North Seeks 6-Month Trial Delay Due to Election Impact; ACLU Urges Dismissal
Seeking to avoid a political thunderstorm during a presidential election campaign, Oliver L. North appealed Wednesday for a six-month delay in the start of his Iran-Contra trial--but the American Civil Liberties Union urged that his indictment be thrown out altogether.
Attorneys for North, objecting to the scheduled Sept. 20 trial date, argued in motions to U.S. District Judge Gerhard A. Gesell that “the intense publicity generated during the final seven weeks of a presidential campaign would deny Lt. Col. North a fair trial.”
As evidence, North’s lawyers said that the frequent references to the Iran-Contra scandal at the Democratic National Convention make it clear that Democrats plan to use the scandal as a presidential campaign issue.
In arguing for a March trial date, North’s defense team also insisted that it would be “absolutely impossible” to read through nearly 1 million pages of relevant documents before Sept. 20. Moreover, they said, the September trial date would intrude on their summer vacation plans.
Meanwhile, in an unlikely pairing of one-time adversaries, the American Civil Liberties Union joined North and his accused co-conspirators in charging that their indictments were “fundamentally flawed” and should be dismissed.
Twenty months after it first called for full prosecution of those implicated in the scandal, the ACLU argued in a court motion that the defendants’ immunized testimony before Congress last summer inevitably would be used against them in their trials in violation of their Fifth Amendment rights against self-incrimination.
The ACLU, in support of a petition also filed Wednesday by defendants North, John M. Poindexter and Albert A. Hakim, asked the U.S. Court of Appeals to overturn a lower court’s ruling in June.
In that ruling, Judge Gesell rejected the defendants’ claims that their prosecutions were tainted by their own immunized testimony. He asserted that Lawrence E. Walsh, the court-appointed independent counsel who secured the indictments of the Iran-Contra defendants, had taken “strenuous precautions to safeguard” their constitutional rights.
North and Poindexter masterminded the sale of arms to Iran and the diversion of profits to Nicaragua’s Contra rebels when North served on the staff of the White House National Security Council under Poindexter, who was President Reagan’s national security adviser. Hakim, an Iranian-born California businessman, oversaw the operations’ finances.
All three, citing their Fifth Amendment protection, had refused to testify to House and Senate committees last year until the committees guaranteed them that their testimony would not be used to prosecute them.
The ACLU, condemning those grants of immunity, asserted that the testimony of other witnesses at the trials of North, Poindexter and Hakim would be “influenced, refreshed and corrected” by what the witnesses heard the defendants say in their nationally televised appearances before Congress.

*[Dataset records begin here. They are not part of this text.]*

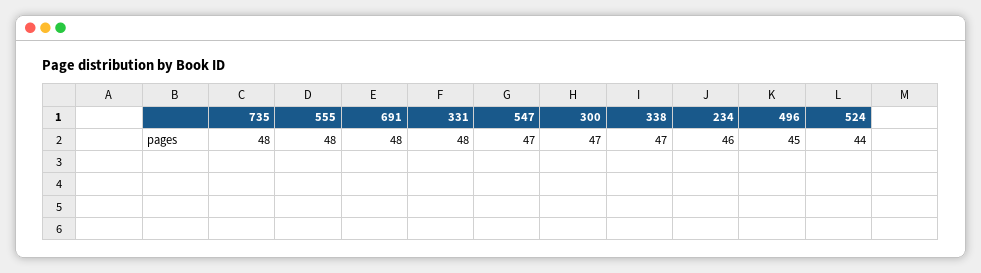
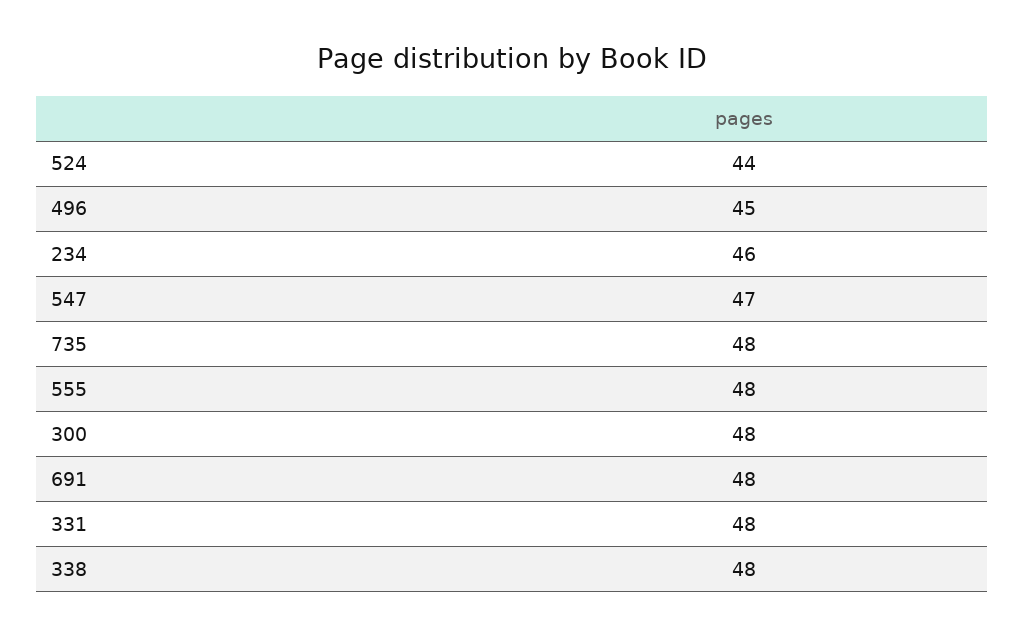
  {
    "735": 48,
    "555": 48,
    "691": 48,
    "331": 48,
    "547": 47,
-   "300": 47,
+   "300": 48,
-   "338": 47,
+   "338": 48,
    "234": 46,
    "496": 45,
    "524": 44
  }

The ACLU pointed out that Robert C. McFarlane, Poindexter’s predecessor as national security adviser and a likely witness in the Iran-Contra trials, had requested a second appearance before the congressional Iran-Contra committees to rebut assertions made by North in his testimony.

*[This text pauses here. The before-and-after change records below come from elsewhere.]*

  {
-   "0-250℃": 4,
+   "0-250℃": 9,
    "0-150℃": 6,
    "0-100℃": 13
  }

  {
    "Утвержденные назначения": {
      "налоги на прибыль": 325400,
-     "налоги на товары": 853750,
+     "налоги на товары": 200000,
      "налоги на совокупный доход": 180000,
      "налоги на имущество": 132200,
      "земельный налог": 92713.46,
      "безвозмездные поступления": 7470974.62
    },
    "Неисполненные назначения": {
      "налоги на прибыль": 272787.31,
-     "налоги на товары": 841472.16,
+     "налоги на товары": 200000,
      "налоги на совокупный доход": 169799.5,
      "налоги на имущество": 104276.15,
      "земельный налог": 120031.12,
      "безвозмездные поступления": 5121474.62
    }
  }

“This widespread use of immunized testimony has substantially tainted the grand jury process and will inevitably taint any trial on the merits,” the ACLU asserted.
Kate Martin, director of the ACLU Foundation National Security Project, rejected suggestions that the group had placed itself in an uncomfortable position by coming to the defense of government officials whose prosecution they had once urged.
While another ACLU official acknowledged separately that the ACLU and the defendants made “strange bedfellows,” Martin said: “The Constitution’s protections have to be observed in all cases. . . . The ACLU reads the Fifth Amendment to mean what it says--that no person should be compelled to testify against him--or herself.”
Martin charged that Walsh’s efforts to avoid using immunized testimony to build his case “have not turned out to be sufficient” and the independent counsel is “running afoul of the Constitution.”
Walsh, who has long maintained that the defendants’ immunized testimony would not be used in their prosecution, did not oppose the ACLU’s joining in the petition and had no direct comment on the development.
Barry Simon, one of North’s attorneys, said of the ACLU’s action: “We’re pleased that they’ve expressed agreement on the point that we’ve been trying to make.”